EXERCISE DATA:
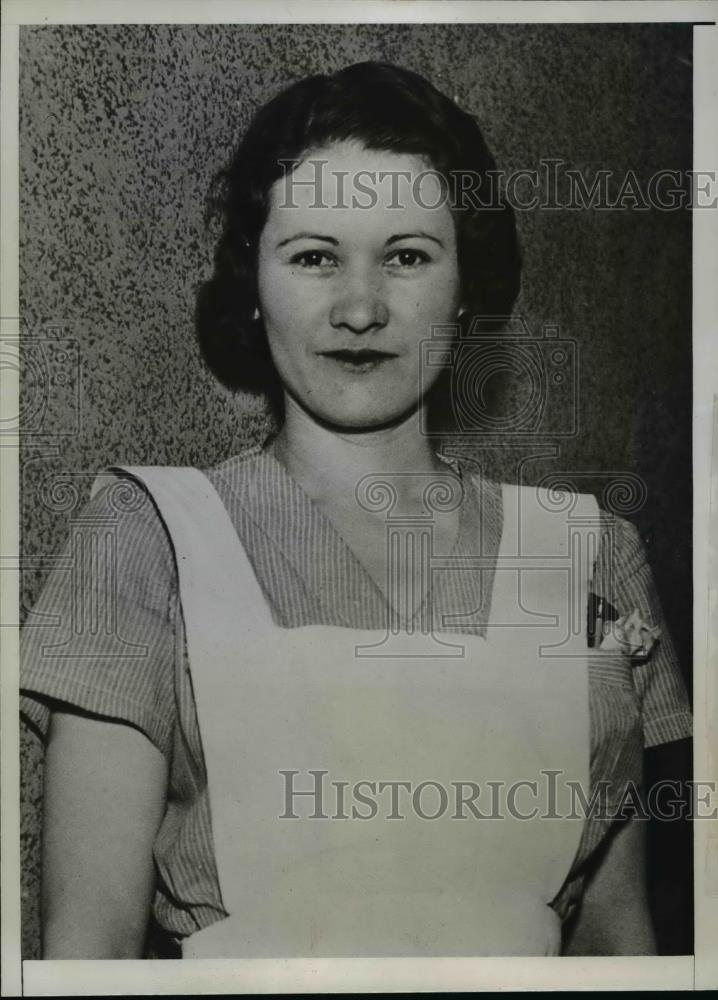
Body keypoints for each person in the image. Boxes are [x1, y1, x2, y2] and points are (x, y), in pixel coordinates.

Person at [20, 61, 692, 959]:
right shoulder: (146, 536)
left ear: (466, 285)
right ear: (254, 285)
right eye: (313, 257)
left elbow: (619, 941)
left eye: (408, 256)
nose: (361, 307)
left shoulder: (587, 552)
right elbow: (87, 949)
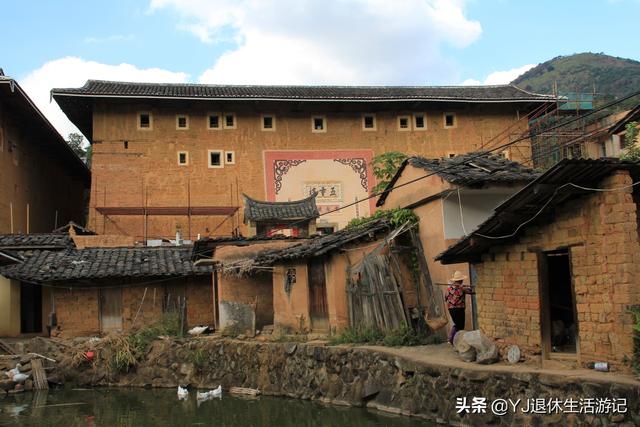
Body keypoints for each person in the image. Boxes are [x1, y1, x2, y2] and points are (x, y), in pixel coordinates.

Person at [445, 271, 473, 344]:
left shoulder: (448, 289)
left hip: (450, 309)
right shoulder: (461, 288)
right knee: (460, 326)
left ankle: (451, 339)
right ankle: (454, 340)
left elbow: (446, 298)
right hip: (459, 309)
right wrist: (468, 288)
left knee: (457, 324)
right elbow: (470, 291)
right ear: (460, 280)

* * *

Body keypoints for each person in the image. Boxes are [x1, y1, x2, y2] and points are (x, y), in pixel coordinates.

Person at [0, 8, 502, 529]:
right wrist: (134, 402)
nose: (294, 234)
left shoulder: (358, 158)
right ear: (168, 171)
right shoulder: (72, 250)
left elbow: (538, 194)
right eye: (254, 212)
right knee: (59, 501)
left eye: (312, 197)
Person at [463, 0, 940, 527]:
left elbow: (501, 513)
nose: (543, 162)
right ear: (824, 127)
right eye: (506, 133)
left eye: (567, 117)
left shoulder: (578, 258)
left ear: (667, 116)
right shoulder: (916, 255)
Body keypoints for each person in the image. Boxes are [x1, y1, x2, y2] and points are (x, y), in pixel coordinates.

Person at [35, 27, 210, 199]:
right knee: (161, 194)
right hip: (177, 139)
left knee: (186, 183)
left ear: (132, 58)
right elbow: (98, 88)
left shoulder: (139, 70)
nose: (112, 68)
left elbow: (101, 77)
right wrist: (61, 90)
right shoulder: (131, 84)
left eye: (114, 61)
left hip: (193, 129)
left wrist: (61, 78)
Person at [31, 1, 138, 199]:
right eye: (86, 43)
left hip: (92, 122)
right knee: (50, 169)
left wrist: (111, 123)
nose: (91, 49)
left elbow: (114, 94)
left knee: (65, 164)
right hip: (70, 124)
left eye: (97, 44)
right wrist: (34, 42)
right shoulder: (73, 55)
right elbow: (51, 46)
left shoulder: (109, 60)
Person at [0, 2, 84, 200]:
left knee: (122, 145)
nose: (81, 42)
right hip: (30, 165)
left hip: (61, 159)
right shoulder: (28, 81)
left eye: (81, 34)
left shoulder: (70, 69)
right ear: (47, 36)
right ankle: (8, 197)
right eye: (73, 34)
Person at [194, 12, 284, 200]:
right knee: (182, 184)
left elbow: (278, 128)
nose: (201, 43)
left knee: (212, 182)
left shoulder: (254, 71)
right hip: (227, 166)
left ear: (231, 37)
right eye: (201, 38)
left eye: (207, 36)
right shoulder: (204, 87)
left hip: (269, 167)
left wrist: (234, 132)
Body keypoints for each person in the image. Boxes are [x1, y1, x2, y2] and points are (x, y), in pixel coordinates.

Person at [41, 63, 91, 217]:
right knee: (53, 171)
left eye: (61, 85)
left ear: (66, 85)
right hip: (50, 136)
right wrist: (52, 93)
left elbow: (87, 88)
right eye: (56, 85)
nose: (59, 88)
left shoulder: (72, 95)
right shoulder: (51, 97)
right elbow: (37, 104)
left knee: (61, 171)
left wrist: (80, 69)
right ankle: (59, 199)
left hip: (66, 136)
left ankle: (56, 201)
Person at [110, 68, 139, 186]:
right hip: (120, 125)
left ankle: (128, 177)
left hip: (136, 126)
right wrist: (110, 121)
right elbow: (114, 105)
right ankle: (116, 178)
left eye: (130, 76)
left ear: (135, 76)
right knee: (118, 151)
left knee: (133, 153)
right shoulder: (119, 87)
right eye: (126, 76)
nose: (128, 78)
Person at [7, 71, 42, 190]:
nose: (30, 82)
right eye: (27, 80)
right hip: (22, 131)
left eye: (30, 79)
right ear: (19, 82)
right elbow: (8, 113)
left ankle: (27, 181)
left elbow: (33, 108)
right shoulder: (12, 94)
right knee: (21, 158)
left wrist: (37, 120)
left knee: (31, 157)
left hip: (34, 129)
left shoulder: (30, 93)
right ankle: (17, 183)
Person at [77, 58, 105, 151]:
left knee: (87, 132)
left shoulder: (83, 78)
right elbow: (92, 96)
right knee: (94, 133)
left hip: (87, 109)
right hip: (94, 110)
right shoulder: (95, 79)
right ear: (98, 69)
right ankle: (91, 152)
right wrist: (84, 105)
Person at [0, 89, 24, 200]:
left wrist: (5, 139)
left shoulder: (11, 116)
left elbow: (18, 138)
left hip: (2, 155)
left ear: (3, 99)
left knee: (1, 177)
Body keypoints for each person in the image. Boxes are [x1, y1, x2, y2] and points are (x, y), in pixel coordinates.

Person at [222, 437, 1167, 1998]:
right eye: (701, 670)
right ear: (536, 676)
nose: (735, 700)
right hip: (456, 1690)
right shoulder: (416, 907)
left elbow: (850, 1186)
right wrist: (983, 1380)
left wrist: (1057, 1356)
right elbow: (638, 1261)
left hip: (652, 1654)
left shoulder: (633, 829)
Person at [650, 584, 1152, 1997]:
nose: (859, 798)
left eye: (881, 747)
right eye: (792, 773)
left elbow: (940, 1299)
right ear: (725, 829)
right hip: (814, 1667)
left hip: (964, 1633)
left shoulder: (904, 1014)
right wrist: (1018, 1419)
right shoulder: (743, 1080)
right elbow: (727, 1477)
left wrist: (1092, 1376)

* * *

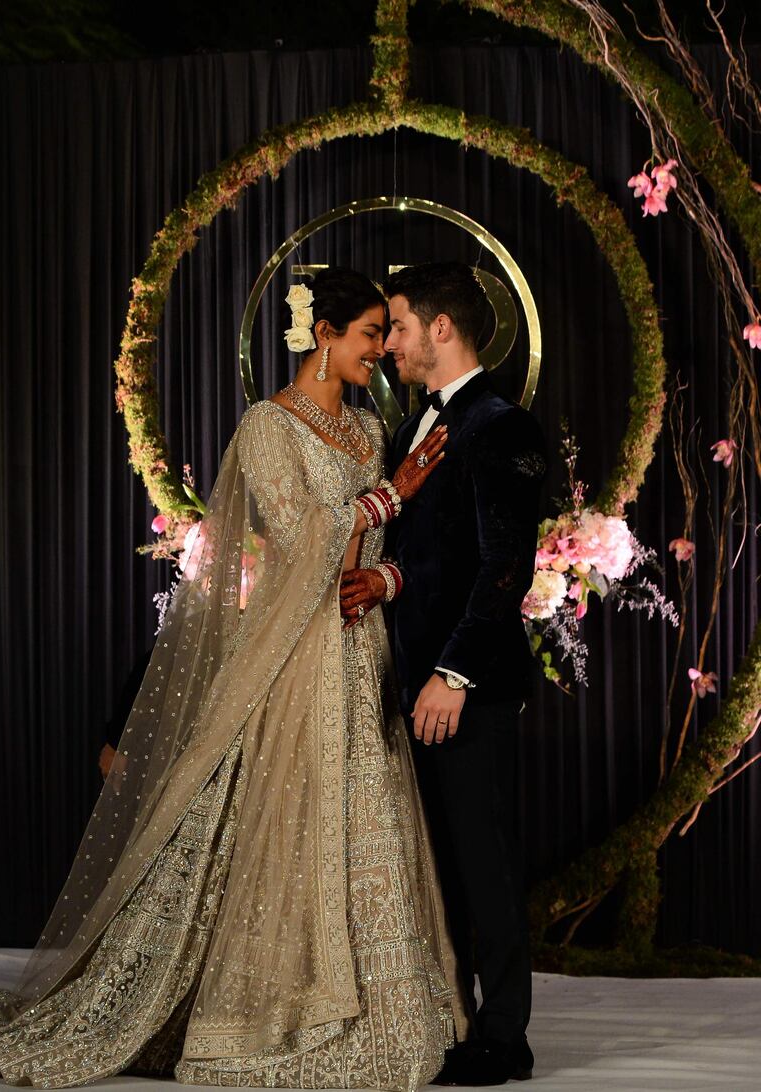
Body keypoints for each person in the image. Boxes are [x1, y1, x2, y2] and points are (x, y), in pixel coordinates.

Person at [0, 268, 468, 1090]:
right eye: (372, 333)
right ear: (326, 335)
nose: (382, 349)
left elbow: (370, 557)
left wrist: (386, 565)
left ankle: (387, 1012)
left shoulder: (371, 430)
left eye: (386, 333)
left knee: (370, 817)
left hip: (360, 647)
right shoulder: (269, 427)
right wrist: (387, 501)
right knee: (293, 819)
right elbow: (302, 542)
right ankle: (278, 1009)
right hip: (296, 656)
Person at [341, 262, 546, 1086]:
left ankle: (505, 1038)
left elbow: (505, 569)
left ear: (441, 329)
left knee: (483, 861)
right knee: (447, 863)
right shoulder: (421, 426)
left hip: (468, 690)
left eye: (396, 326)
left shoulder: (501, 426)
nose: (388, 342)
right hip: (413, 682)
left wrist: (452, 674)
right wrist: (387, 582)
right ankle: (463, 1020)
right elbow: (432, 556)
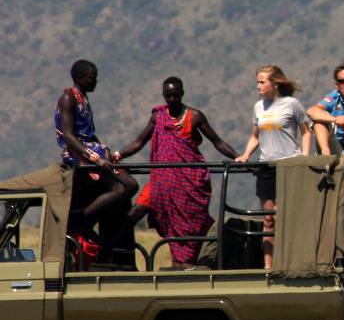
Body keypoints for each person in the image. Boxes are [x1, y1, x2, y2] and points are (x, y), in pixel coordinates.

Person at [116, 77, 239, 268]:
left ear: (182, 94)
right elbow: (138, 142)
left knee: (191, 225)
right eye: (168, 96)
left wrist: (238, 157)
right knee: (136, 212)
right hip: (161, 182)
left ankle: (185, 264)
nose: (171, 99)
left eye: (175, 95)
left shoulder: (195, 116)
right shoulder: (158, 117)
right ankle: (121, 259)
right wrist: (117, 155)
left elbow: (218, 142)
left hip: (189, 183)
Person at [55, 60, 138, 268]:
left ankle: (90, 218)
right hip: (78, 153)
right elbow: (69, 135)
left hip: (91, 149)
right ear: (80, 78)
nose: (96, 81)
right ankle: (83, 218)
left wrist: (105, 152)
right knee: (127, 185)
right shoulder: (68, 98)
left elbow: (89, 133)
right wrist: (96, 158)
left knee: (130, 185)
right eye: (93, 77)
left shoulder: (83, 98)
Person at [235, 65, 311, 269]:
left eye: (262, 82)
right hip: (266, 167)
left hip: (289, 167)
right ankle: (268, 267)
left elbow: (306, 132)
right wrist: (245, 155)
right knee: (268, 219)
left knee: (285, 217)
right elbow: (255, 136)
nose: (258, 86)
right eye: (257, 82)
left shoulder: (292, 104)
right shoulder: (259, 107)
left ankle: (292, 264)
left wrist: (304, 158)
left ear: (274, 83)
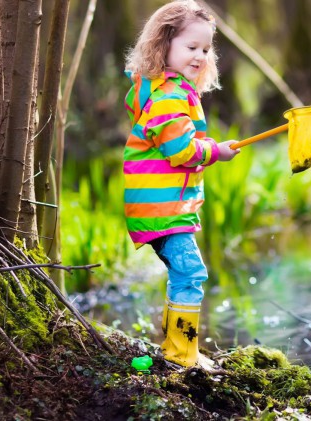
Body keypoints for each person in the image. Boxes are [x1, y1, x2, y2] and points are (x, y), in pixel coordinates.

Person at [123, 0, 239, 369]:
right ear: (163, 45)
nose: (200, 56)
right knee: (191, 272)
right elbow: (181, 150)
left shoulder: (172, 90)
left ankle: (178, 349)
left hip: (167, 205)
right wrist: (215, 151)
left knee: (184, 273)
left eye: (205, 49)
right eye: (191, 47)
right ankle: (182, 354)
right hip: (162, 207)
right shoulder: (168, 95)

TASK DETAILS: Beginning at the line above with "right shoulder: (158, 117)" and finishing at the line with "left knee: (285, 217)", return each line exactly and return nothing else.

RESPONSE:
right shoulder: (158, 117)
right ankle: (121, 259)
right wrist: (117, 155)
left elbow: (218, 142)
left hip: (189, 183)
Person at [55, 60, 138, 268]:
left ankle: (90, 218)
right hip: (78, 153)
right elbow: (69, 135)
left hip: (91, 149)
right ear: (80, 78)
nose: (96, 81)
right ankle: (83, 218)
left wrist: (105, 152)
right knee: (127, 185)
right shoulder: (68, 98)
left elbow: (89, 133)
right wrist: (96, 158)
left knee: (130, 185)
right eye: (93, 77)
left shoulder: (83, 98)
Person at [235, 65, 311, 269]:
left eye: (262, 82)
right hip: (266, 167)
left hip: (289, 167)
right ankle: (268, 267)
left elbow: (306, 132)
right wrist: (245, 155)
right knee: (268, 219)
left knee: (285, 217)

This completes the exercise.